Fra-jee-lay....It Must Be Italian!

It's been a while...some not so funny stuff going on.  But here's a funny story to reward you for your patience.

Today after school, a GIGANTIC semi attempted to pull into the parking lot during pick-up time.  If you have ever been in the school parking lot at 3:15, you know that it is not a place to be driving a semi.  Or anything else, if you ask me.  But I digress.  The semi was delivering a cart for a classroom set of Chromebooks, which really is not large enough to warrant an entire semi, but whatever.  Not my problem.  The principal managed to get the semi out of the way until the parking lot emptied and then asked if I would help to ensure that it got into the building with her.  The semi driver loaded the cart off the truck, no problem.  Then he worked on unwrapping it from the shipping materials while the principal and I waited.

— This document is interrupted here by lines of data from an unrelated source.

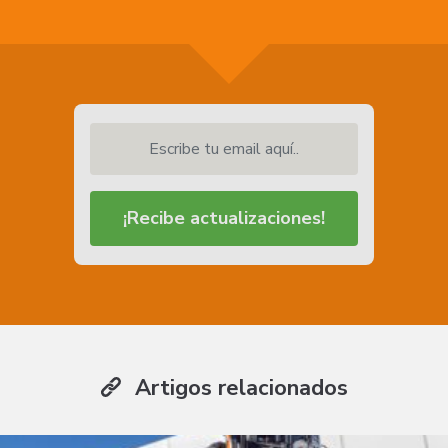
Escribe tu email aquí..
¡Recibe actualizaciones!
Artigos relacionados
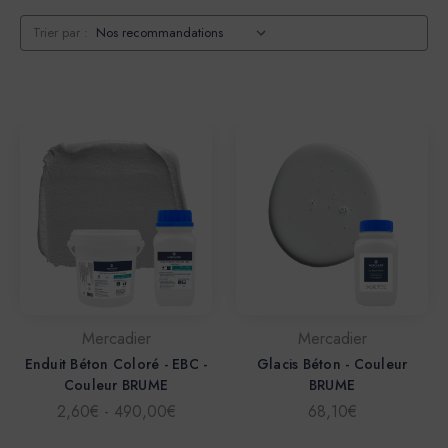
Trier par :
Mercadier
Mercadier
Enduit Béton Coloré - EBC -
Glacis Béton - Couleur
Couleur BRUME
BRUME
2,60€ - 490,00€
68,10€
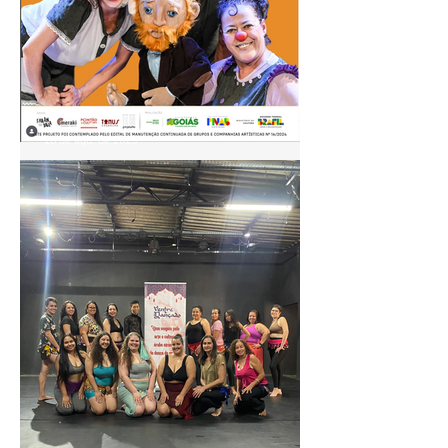
28 de ago. de 2025
🎭 Farândola TeatroCirco
apresenta: A Orelha de
Vicente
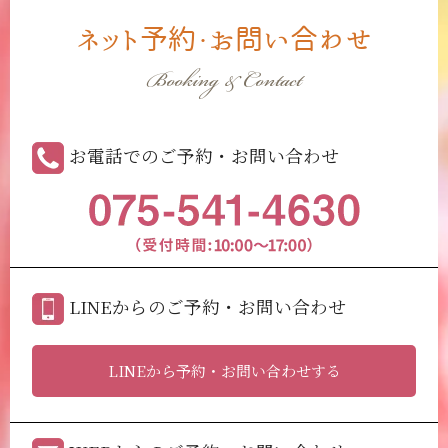
ネット予約・お問い合わせ
Booking & Contact
お電話でのご予約・お問い合わせ
LINEからのご予約・お問い合わせ
LINEから予約・お問い合わせする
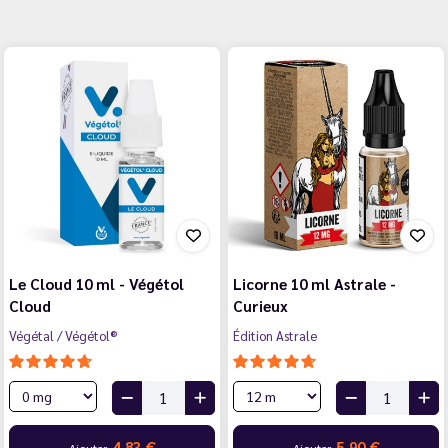
Le Cloud 10 ml - Végétol
Licorne 10 ml Astrale -
Cloud
Curieux
Végétal / Végétol®
Édition Astrale
4,83 €
5,90 €
Ajouter
Ajouter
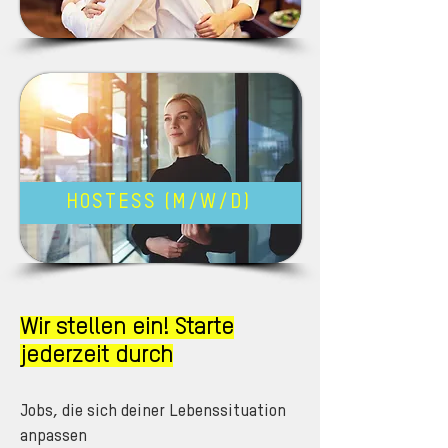
HOSTESS (M/W/D)
Wir stellen ein! Starte
jederzeit durch
Jobs, die sich deiner Lebenssituation
anpassen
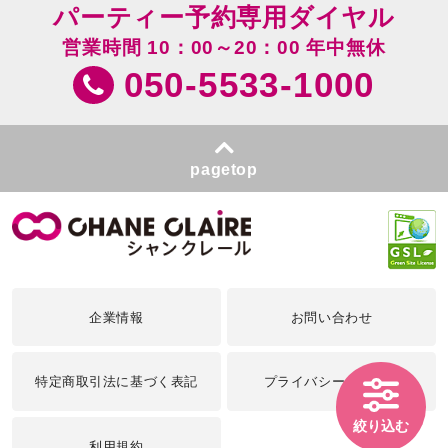
パーティー予約専用ダイヤル
営業時間 10：00～20：00 年中無休
050-5533-1000
pagetop
企業情報
お問い合わせ
特定商取引法に基づく表記
プライバシーポリシー
絞り込む
利用規約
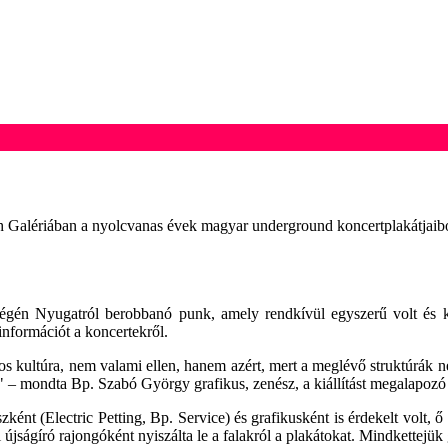
h Galériában a nyolcvanas évek magyar underground koncertplakátjaiból.
égén Nyugatról berobbanó punk, amely rendkívül egyszerű volt és k
nformációt a koncertekről.
os kultúra, nem valami ellen, hanem azért, mert a meglévő struktúrák ne
" – mondta Bp. Szabó György grafikus, zenész, a kiállítást megalapoz
t (Electric Petting, Bp. Service) és grafikusként is érdekelt volt, ő ma
újságíró rajongóként nyiszálta le a falakról a plakátokat. Mindkettejü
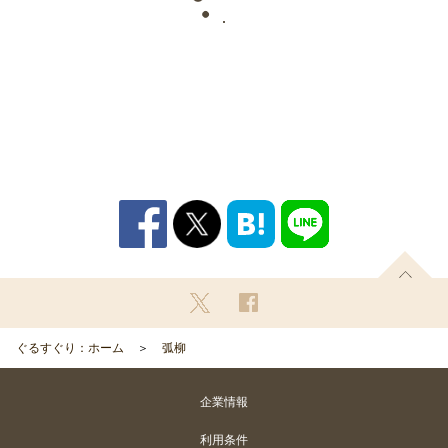
ぐるすぐり：ホーム
弧柳
企業情報
利用条件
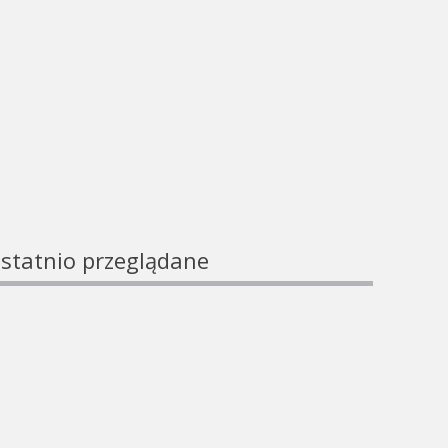
statnio przeglądane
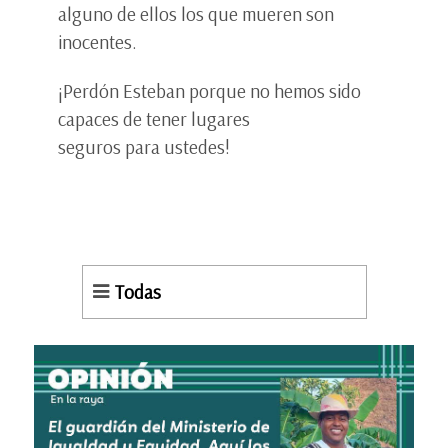
alguno de ellos los que mueren son
inocentes.
¡Perdón Esteban porque no hemos sido
capaces de tener lugares
seguros para ustedes!
Todas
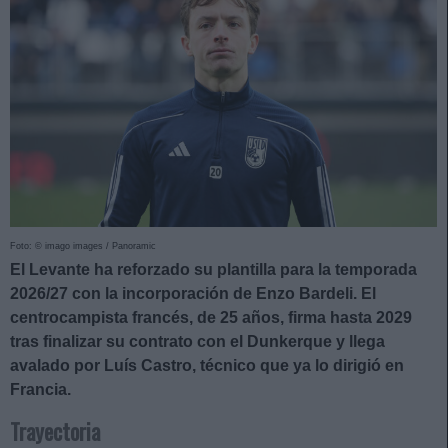
Foto: © imago images / Panoramic
El Levante ha reforzado su plantilla para la temporada
2026/27 con la incorporación de Enzo Bardeli. El
centrocampista francés, de 25 años, firma hasta 2029
tras finalizar su contrato con el Dunkerque y llega
avalado por Luís Castro, técnico que ya lo dirigió en
Francia.
Trayectoria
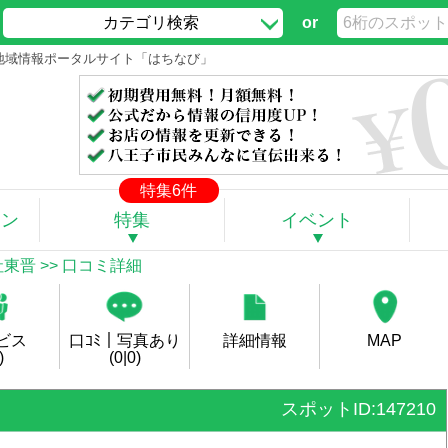
カテゴリ検索
or
子の地域情報ポータルサイト「はちなび」
特集6件
ポン
特集
イベント
社東晋
>> 口コミ詳細
ビス
口ｺﾐ｜写真あり
詳細情報
MAP
)
(0|0)
スポットID:147210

Here's where it gets interesting.  The cart had a pyramid-shaped warning sign on the top so that no one would stack anything on top of it.  The semi driver said, "Oh, I'm sorry, there's only one party hat for you."  Which, of course, means I have to put it on my head.  See below:



As I was busy taking selfies/embarassing students by forcing them to admit they know me, the semi driver looks at me intently and asks, "Do you watch that show American Horror Story?"  Well, I don't, but I'm pretty sure nothing good can come out of a conversation that begins like that.  I admit to not watching it, but say that I know that it is super scary, especially this season.  The driver says, "Oh no, I don't mean this season.  The one you make me think of is the one with the freak show."

The principal lost it completely.  I was forced to slink inside in shame.  With my party hat, obviously.